Bisnis.com, JAKARTA - Gabungan Perusahaan Bioskop Seluruh Indonesia (GPBSI) menilai pemerintah perlu memberikan proteksi dan insentif kepada pengusaha bioskop independen guna bertahan di tengah gempuran bioskop asing yang memasuki Tanah Air.
Ketua GPBSI Djonny Sjafruddin menjelaskan pemerintah perlu menunjukkan keberpihakan kepada pengusaha bioskop independen bila ingin bersama mencapai target 2.000 layar bioskop dalam 2 tahun ke depan. Berdasarkan data GPBSI, hingga 2017 terdapat 280 gedung bioskop dengan jumlah layar mencapai 1.359 layar.
“Bukan kita anti perdagangan global, tetapi proteksinya terhadap pengusaha lokal masih kurang. Sekarang mulai terjadi, bioskop independen yang selama berpuluh tahun berdiri, lalu datang pemain asing, bioskopnya jadi mati. Persaingannya tidak sehat,” ujarnya kepada Bisnis pada Selasa (6/2/2018).
Dia menjelaskan saat ini terdapat 130 layar bioskop independen yang berdiri, yang tersebar di berbagai kota dan kabupaten di seluruh Indonesia.
Untuk menghindari persaingan tidak sehat, dia pun merekomendasikan pemerintah untuk mengarahkan pemain bioskop asing untuk membuka layar baru di ibu kota provinsi, atau kota/kabupaten yang belum terdapat bioskop independen.
“Dari 34 provinsi ini, masih ada lima provinsi yang belum ada bioskop, seperti di Aceh, Kalimantan, Papua,” jelasnya.

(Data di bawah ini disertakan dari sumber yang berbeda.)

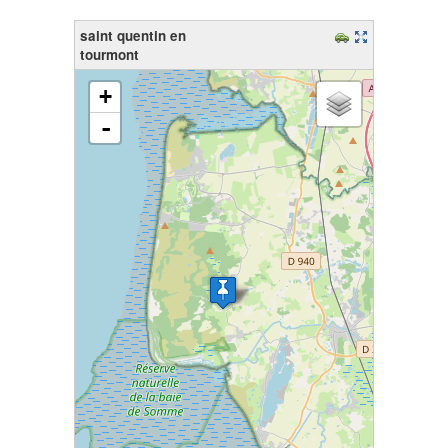
saint quentin en
tourmont
chargement de la carte - veuillez patienter...
+
-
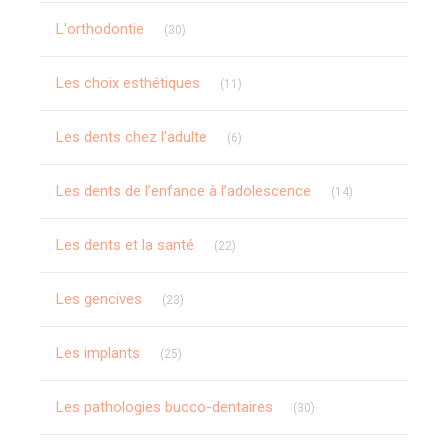
Articles Count
L'orthodontie
(30)
Articles Count
Les choix esthétiques
(11)
Articles Count
Les dents chez l'adulte
(6)
Articles Count
Les dents de l’enfance à l’adolescence
(14)
Articles Count
Les dents et la santé
(22)
Articles Count
Les gencives
(23)
Articles Count
Les implants
(25)
Articles Count
Les pathologies bucco-dentaires
(30)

Selain itu, dia pun berharap pemerintah dapat memfasilitasi perbankan untuk memberikan kredit bunga ringan kepada pengusaha bioskop guna meningkatkan gairah sektor swasta terutama pengusaha daerah dalam mendirikan bioskop. Pasalnya, investasi bioskop memerlukan modal yang cukup besar.
Dia menyebutkan untuk mendirikan satu layar bioskop, pengusaha memerlukan modal Rp2 miliar untuk bioskop independen hingga Rp6 miliar untuk bioskop yang besar, di mana Rp1,2 miliar di antaranya untuk proyektor dan sistem suara.
Selain itu, insentif lain yang diperlukan adalah keringanan tarif listrik dan perpajakan. Djonny menyebut saat ini pajak hiburan tontonan belum memiliki standar yang sama di setiap daerah, ada yang menerapkan 10%, 25%, hingga 30%.
“Saat menyusun perda pajak tontonan itu biasanya bioskop belum ada di daerah tersebut. Biasanya pajak yang tinggi ada di luar Jawa, seperti Kalimantan, Sumatera, Sulawesi. Tapi kita tidak putus asa, kita biasanya dekati pemda dan berikan pemahaman,” ungkapnya.
Seperti diketahui, pembukaan Daftar Negatif Investasi (DNI) 100% asing di bidang perfilman pada 2016 lalu telah membuat sejumlah investor asing tertarik untuk menanamkan modalnya.
Sejumlah investor besar yang datang dari China dan Korea Selatan (Lotte Cinema) disebut-sebut berminat membuka jaringan bioskop di Indonesia.